Yeah, so again, it was an amazing project and its ongoing, activity with, white fiber. I would like also to touch in, in a few seconds about some of the key use cases where the technology shines and give unique advantages compared to any other ethernet, multi-tenancy, unified fabric scale across and chassis alternative.
We touch it a little bit, but in multi-tenancy, the requirement is to have stronger isolation between tenants. And to have good load balancing between tenants and do all of that without overhead. You can do that in other technology with some encapsulation with virtual lands, so different tunneling technology, but that will give you an overhead.
It’s a lot of penalty to pay in the throughput. So in in FSC you don’t have that. That’s very important in multi-tenancy. And this is the reason when customers are, are testing our technology. They’re very happy when they have multiple tenants in the network. Unified fabric, we talked about it again, to unify the compute and the storage.
traditionally when customer are talking about unif, unifying the network in internet, they told me, oh, it’s complex because we need to manage it. We need to separate the different traffic. So that’s in traditional internet, you need to do a lot of, configuration and a lot of efforts in FSC with the multiple VQs.
It comes out of the box. So it’s on the other way around. It actually makes their life much simpler. Scale across, we talked about it, and again, other solution are talking about having some kind of scale across. But, the fact that we are using, the Jericho I see with the HBM, this is the best way to make sure you are keeping the lossless functionality.
You have, HBM, you have buffering option. if the, if the connection between the site is jittery. You are able, you are able to overcome it. If you have a software solution, you actually cannot overcome those bursts of, traffic. So the best way to do it is with hardware, with HBM, and again, in our solution, we have it in, in standard ethernet or in finna bend.
they don’t have this HBM, so. And also there is the chassis alternative. If somebody would like to do a massive scale, they want high erratic switches. So, DriveNets is known for a disaggregation, meaning you can take the boxes and actually cluster them into a chassis like solution. And this solution, you can see the DriveNets fabric schedule is not considered as an ethernet hope.
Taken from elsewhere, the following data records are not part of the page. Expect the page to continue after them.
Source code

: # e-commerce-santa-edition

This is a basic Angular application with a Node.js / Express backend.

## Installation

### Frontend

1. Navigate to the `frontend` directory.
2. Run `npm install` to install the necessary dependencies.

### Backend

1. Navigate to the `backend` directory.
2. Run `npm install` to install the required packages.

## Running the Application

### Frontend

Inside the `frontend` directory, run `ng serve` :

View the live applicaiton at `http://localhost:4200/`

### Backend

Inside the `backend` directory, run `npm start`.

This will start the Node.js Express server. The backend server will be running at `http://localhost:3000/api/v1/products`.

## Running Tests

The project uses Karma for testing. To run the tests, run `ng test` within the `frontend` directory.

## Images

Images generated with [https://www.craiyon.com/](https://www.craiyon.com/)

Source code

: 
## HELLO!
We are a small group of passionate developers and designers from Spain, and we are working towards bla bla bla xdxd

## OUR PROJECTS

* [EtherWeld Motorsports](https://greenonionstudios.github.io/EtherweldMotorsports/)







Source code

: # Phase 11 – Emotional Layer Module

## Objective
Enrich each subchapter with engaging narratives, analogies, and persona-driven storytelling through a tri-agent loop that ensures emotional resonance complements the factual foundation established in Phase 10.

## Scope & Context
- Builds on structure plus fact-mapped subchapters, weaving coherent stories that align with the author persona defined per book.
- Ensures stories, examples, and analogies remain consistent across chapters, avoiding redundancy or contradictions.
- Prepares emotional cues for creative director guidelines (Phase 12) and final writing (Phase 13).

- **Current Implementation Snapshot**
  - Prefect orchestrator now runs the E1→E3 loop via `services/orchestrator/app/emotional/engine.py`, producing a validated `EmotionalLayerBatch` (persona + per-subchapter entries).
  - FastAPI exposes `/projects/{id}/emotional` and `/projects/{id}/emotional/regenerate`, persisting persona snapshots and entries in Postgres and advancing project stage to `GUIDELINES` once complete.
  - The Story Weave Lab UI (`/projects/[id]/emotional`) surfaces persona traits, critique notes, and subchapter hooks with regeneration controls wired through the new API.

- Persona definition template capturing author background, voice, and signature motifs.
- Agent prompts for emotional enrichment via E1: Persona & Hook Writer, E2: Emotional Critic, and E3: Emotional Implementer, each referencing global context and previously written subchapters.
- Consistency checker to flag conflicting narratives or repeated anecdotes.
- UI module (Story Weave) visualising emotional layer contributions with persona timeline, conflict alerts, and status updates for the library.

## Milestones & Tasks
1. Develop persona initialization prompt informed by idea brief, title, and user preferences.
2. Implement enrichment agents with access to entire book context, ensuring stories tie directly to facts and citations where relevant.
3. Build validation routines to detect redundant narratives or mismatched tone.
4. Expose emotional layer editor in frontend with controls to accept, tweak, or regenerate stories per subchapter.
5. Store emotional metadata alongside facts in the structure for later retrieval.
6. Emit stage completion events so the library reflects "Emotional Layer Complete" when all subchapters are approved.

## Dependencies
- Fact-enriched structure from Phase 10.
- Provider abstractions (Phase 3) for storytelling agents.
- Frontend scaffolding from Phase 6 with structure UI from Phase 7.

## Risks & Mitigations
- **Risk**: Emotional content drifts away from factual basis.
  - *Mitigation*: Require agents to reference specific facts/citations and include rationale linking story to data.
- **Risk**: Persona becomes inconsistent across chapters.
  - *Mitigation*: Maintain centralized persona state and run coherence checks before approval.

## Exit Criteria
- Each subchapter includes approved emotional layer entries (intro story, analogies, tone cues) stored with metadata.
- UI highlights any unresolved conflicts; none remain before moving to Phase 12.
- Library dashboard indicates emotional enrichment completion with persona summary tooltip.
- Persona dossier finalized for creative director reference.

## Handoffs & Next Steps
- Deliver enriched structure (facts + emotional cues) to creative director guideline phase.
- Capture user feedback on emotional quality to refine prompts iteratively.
It’s not, it’s actually a cell base, network. So if you have, you can still have a, a leaf and spine technology still with two hops and have massive scale of GPUs. So you can use a standard tomahawk boxes actually coming from H Core as well. And on top of them, the DriveNets, DriveNets solution, that will look like a, a chassis.
So you can use multiple clusters of those. So this is the chassis alternative. So if we look at the advantages, again, we talked about the performance, the multi-tenancy. what’s new here is the openness. And I want to lever to emphasize that you are, when you’re using DriveNets, you avoid vendor lock. You can use any GPU, you can have mix of GPUs, you can use different mix, different optics.
You can buy them the yourself. You can ask DriveNets, services to buy it from you. So we have our own relationship and our own inventory, but in the end of the day, you are not locked and, you can use whatever is available, whatever is certified in your organization. So this is, very important that this solution is on top of all the benefits.

Summary

It’s open. So to summarize it, what, Dragnet FSC is a mixture. It’s best of both InfiniBand and ethernet. From InfiniBand, we take the strong point of performance. We don’t take, the other, limitation, from ethernet. We take the scalability, we take the cost attractiveness of it and the openness of it.
And in the end of the day, DriveNets. FSE provides you, the best solution based on ethernet. So this is the quote, the highest performance internet fabric for AI workloads based on fabric schedule, internet with minimal time to first token and again, DriveNets. We are not only a networking solution, from AI, we are providing, the, the full, the full solution full stack solution, that includes the networking and also advanced tool for cluster management.